● What to do:
A: Summarize the blog post below in two sentences.
B: According to the blog post below, which parts did the writer replace on the chain saw last summer?

● Document passage:
▶
Thursday, February 12, 2015

Death of a Chain Saw

Due to the warmer weather we had, this last weekend was a beautiful time to get some things done around outside the house. I was able to put some caulk in the brickwork to prevent the wasps from nesting in the crevices and even hauled a bunch of branches out to the brush pile so the city can pick them up later.

As I was hauling one of the groups of branches, I made note of the fact that I was not concentrating on my branches as they knocked over one of my wife's tomato pots. (No breakage, dear...) Then I took note of the reason I was not concentrating. My chain saw won't start.

It's been about a year since I last tried to start my chain saw. Last summer I practically rebuilt it. New gas filter, new air filter, new tubing for the gas, new spark plug, new primer bulb. Did it help? It did not. I fiddled with the settings and pulled the rope pulled the rope pulled the rope pulled the rope pulled the rope. No start. I adjusted this and that and then pulled the rope pulled the rope pulled the rope pulled the rope pulled the rope. No start. I adjusted the choke and pulled the rope pulled the rope pulled the rope pulled the rope. No start. I cursed. I threw things. I screamed prayers to deities of fossil fuel powered yard implements all to no avail. The chain saw has sat in the shed ever since. Dead.
◀
● Supplied material:
▶
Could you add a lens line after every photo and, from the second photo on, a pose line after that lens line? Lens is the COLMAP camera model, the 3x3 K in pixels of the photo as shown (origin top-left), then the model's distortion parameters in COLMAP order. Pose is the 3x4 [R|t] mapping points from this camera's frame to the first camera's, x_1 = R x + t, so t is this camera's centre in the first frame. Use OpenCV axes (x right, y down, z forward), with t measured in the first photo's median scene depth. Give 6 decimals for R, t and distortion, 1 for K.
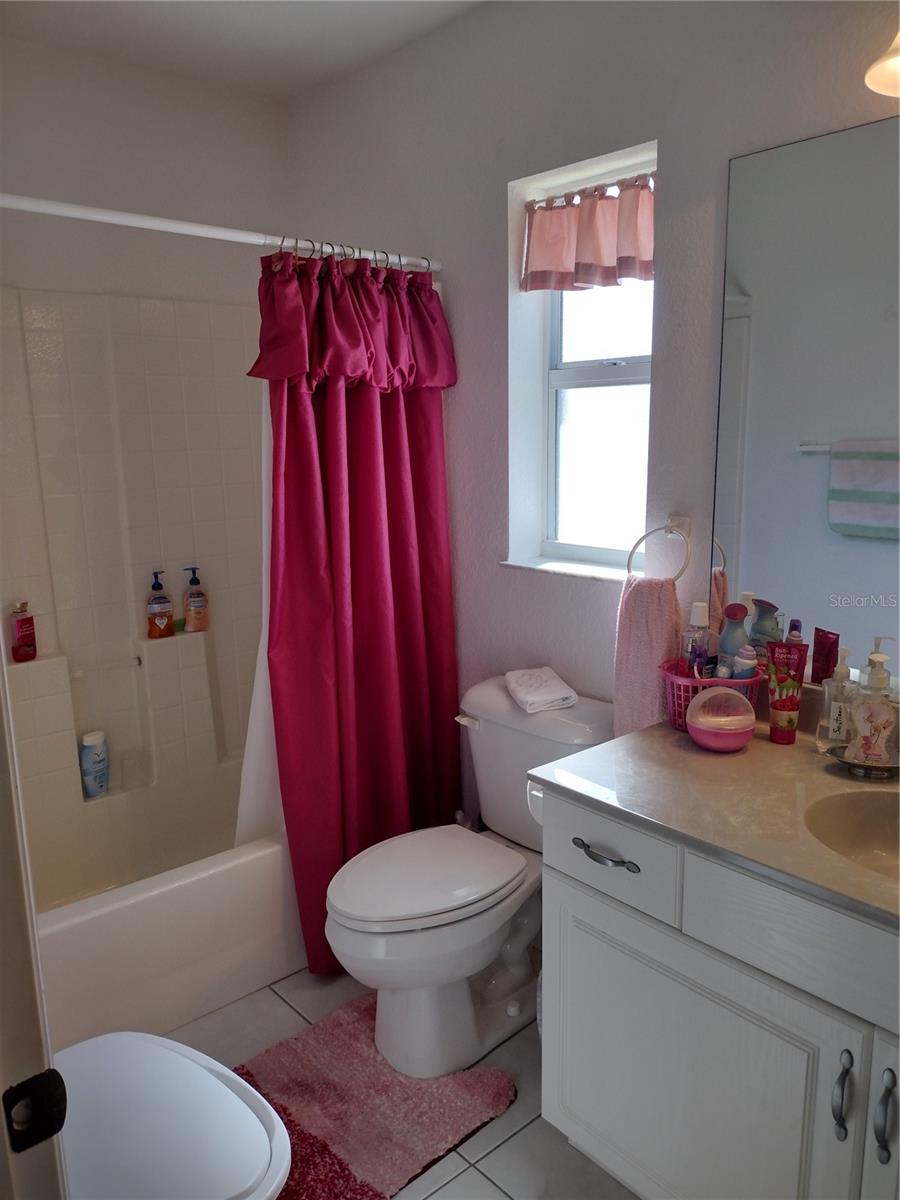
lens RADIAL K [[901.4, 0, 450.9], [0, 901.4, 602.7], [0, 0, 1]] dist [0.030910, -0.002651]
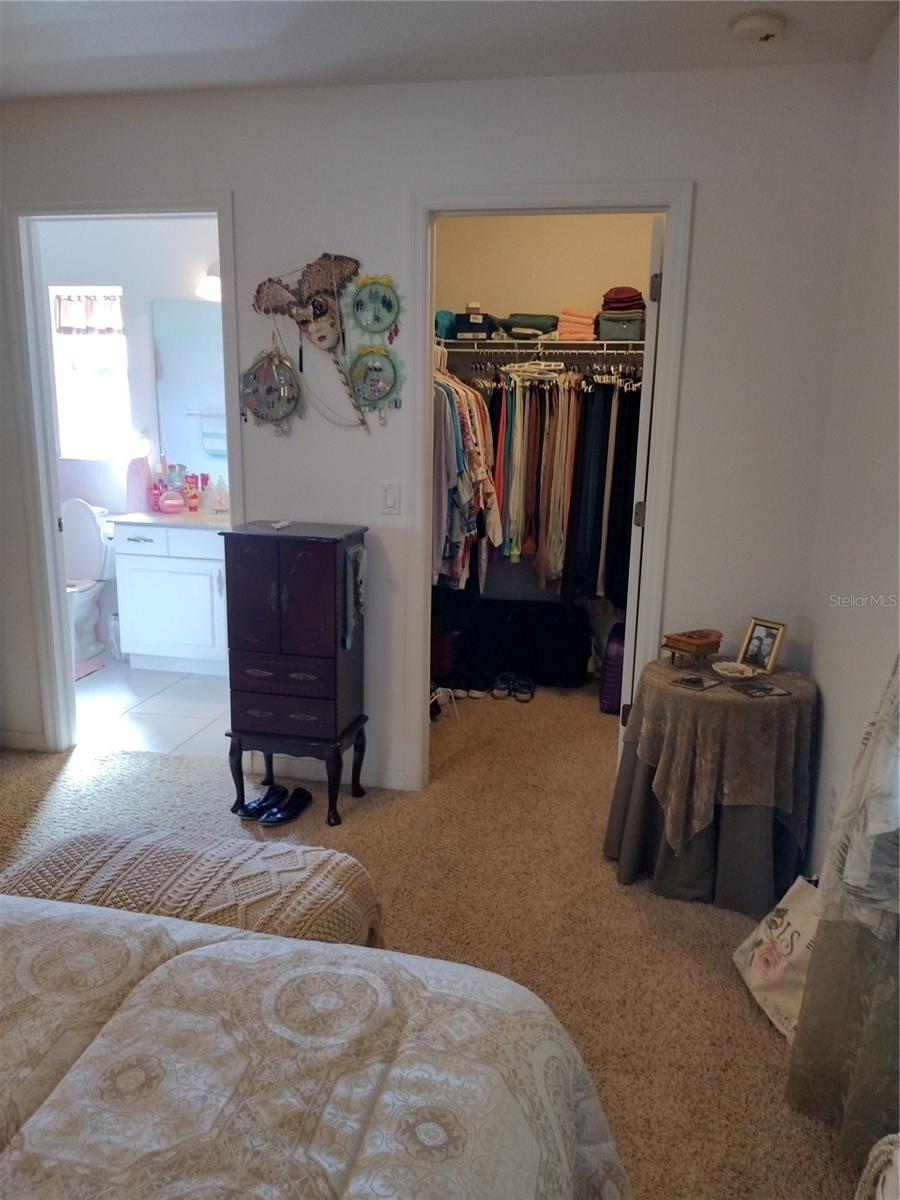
◀
● Solutions by task:
A: Warm weather last weekend let the writer caulk the brickwork against wasps and haul branches to the brush pile, but a distracted moment knocked over a tomato pot. The distraction was a chain saw that won't start even after a near rebuild last summer and endless pulls of the rope, so it has sat dead in the shed since then.

B: The gas filter, air filter, gas tubing, spark plug and primer bulb.